[Data records]
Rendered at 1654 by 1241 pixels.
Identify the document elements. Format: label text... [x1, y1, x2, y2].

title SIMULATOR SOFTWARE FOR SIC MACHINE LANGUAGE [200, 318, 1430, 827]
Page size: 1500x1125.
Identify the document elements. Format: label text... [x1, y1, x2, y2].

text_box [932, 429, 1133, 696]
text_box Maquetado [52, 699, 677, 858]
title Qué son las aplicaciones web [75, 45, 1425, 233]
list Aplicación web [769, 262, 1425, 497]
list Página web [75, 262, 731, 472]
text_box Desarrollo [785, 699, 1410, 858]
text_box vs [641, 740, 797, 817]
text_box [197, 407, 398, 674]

● **CHALLENGE**
Print each of the rows above verbatim, without changing anything.

● **RESPONSE BELOW**
Rendered at 1654 by 1241 pixels.
Identify the document elements. Format: label text... [x1, y1, x2, y2].

title SIMULATOR SOFTWARE FOR SIC MACHINE LANGUAGE [200, 318, 1430, 827]
Page size: 1500x1125.
Identify the document elements. Format: label text... [x1, y1, x2, y2].

text_box [932, 429, 1133, 696]
text_box Maquetado [52, 699, 677, 858]
title Qué son las aplicaciones web [75, 45, 1425, 233]
list Aplicación web [769, 262, 1425, 497]
list Página web [75, 262, 731, 472]
text_box Desarrollo [785, 699, 1410, 858]
text_box vs [641, 740, 797, 817]
text_box [197, 407, 398, 674]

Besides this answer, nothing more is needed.